Recently I found an old video from 2018 where Entrepreneur and Speaker Simon Sinek was explaining what he calls the Millennial Question. Essentially, the Millennial Question refers to how Sinek was often asked, “What do we do with these Kids?” Now, to be fair, every generation complains about the one that follows. However, while there are certainly exceptions, the Millennial generation has really struggled with entry into adulthood and Sinek’s analysis of this is rather insightful.
So, what does this have to do with us you ask?
Ministry leaders have been essentially asking the exact same question that these business leaders have been asking. These days, we are struggling to understand why it is that Millennials have, for the most part, either abandoned the Faith or at the least, abandoned the Church. Of course what is convenient for us is to just blame them for being selfish… and we often do. But what is needed is for us to try and understand them and meet them where they are.
So, Sinek gives four characteristics that in his mind, seem to be driving the Millennial question:
The first characteristic is that failed parenting strategies have led to a sense of entitlement and narcissism coupled with an absolute lack of resilience and self-efficacy. Thus, they are assertive about what they think they need, when in reality they really have no idea what they need.

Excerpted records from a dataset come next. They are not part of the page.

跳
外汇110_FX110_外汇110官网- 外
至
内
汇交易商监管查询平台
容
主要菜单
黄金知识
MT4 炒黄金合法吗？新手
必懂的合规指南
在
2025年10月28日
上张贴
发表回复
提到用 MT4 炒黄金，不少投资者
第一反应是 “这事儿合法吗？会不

The second characteristic is that technology gives us the ability to present a false image of beauty, security, success and accomplishment; while hiding the gnawing sense of fear and shame that lurks behind the Instagram filters. But the “Likes” are addictive and feeling good for a moment is better than not feeling good at all. Thus, fragility and low self-esteem collide with a desperate need for a community of people to love them, and yet they find themselves unable to form deep and meaningful relationships because technology has robbed them of that.

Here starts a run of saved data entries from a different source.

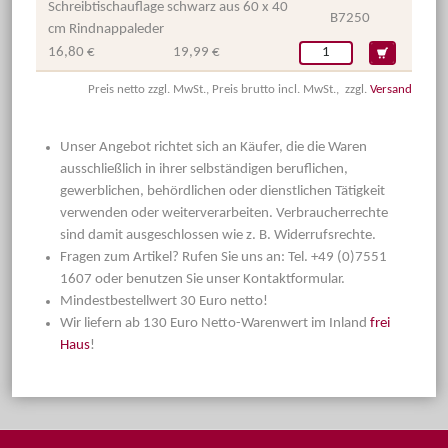
Schreibtischauflage schwarz aus 60 x 40
B7250
cm Rindnappaleder
16,80 €
19,99 €
Preis netto zzgl. MwSt., Preis brutto incl. MwSt., zzgl.
Versand
Unser Angebot richtet sich an Käufer, die die Waren
ausschließlich in ihrer selbständigen beruflichen,
gewerblichen, behördlichen oder dienstlichen Tätigkeit
verwenden oder weiterverarbeiten. Verbraucherrechte
sind damit ausgeschlossen wie z. B. Widerrufsrechte.
Fragen zum Artikel? Rufen Sie uns an: Tel. +49 (0)7551
1607 oder benutzen Sie unser Kontaktformular.
Mindestbestellwert 30 Euro netto!
Wir liefern ab 130 Euro Netto-Warenwert im Inland
frei
Haus
!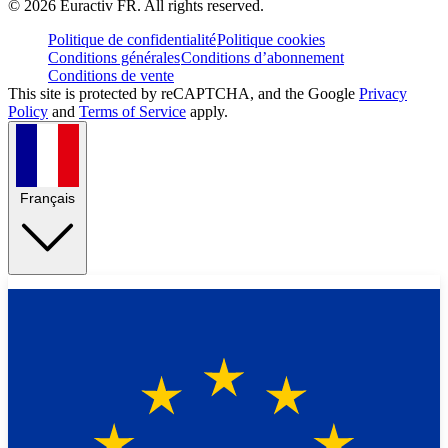
©
2026
Euractiv FR. All rights reserved.
Politique de confidentialité
Politique cookies
Conditions générales
Conditions d’abonnement
Conditions de vente
This site is protected by reCAPTCHA, and the Google
Privacy
Policy
and
Terms of Service
apply.
Français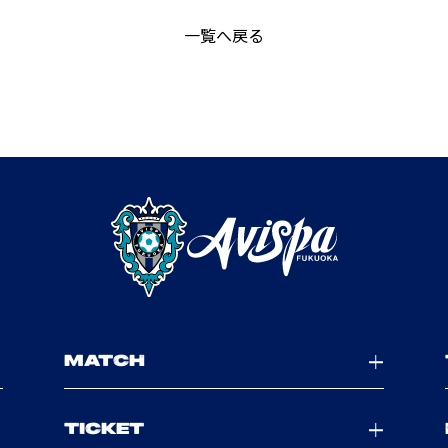
一覧へ戻る
MATCH
TICKET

The third characteristic is that of instant gratification. Millennials have come of age in a world where everything can be theirs immediately. This conditioning for instant gratification has made them impatient, and so, while they long for a life of purpose and meaningful relationships, they lack the tenacity and resilience needed to invest themselves. They know that they want to make a difference in the world, to have an impact, but all of these goals are processes that require time and commitment.
The fourth characteristic is that of the environments which they enter into as adults. Having been protected through college from anything that might unsettle them, they find the adult world cold and uncaring. Being unprepared to navigate a world that is geared toward profit instead of people, focused on short-term goals instead of long-term ones, they find that all that they fear about themselves is reinforced over and over again.

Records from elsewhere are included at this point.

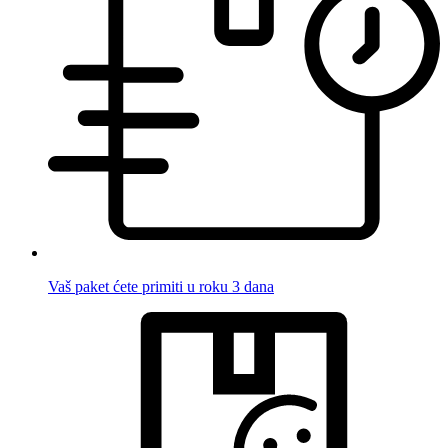
Vaš paket ćete primiti u roku 3 dana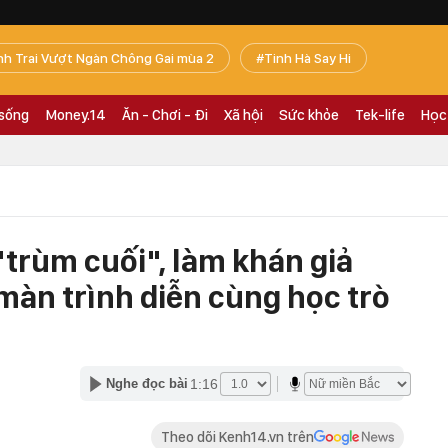
nh Trai Vượt Ngàn Chông Gai mùa 2
Tinh Hà Say Hi
 sống
Money.14
Ăn - Chơi - Đi
Xã hội
Sức khỏe
Tek-life
Học
"trùm cuối", làm khán giả
 màn trình diễn cùng học trò
1:16
Nghe đọc bài
Theo dõi Kenh14.vn trên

According to Simon Sinek, it is the responsibility of leadership to mentor and empower this next generation and help them reach their full potential. Yes, it is not fair to inherit a problem created by someone else’s choices, but it is the scenario in which business leaders find themselves. And at the end of the day, it does no good to tell these young people to grow up and be responsible for themselves because they don’t know how.
As I reflected on this, I found myself thinking, how much more this is true for the Church. We are all born into brokenness and death, through no fault of our own. We are the children of the Fall, exiled from Eden and suffering because of the sin of Adam. This generation’s struggle begins here and then is compounded by the four characteristics which Sinek has observed.
What Millennials need is what everyone needs, for us to come along side them, to love them where they are and as they are. They need for us to be that true Community of support, mentoring and empowering them, modeling the hard choices of patience and resilience with godliness. What they ultimately need is to experience the lived theology of redemption, reconciliation and restoration. God has a plan and a purpose for their lives. They are His workmanship (cf. Ephesians 2:10), but they are our responsibility (cf. Galatians 6:2).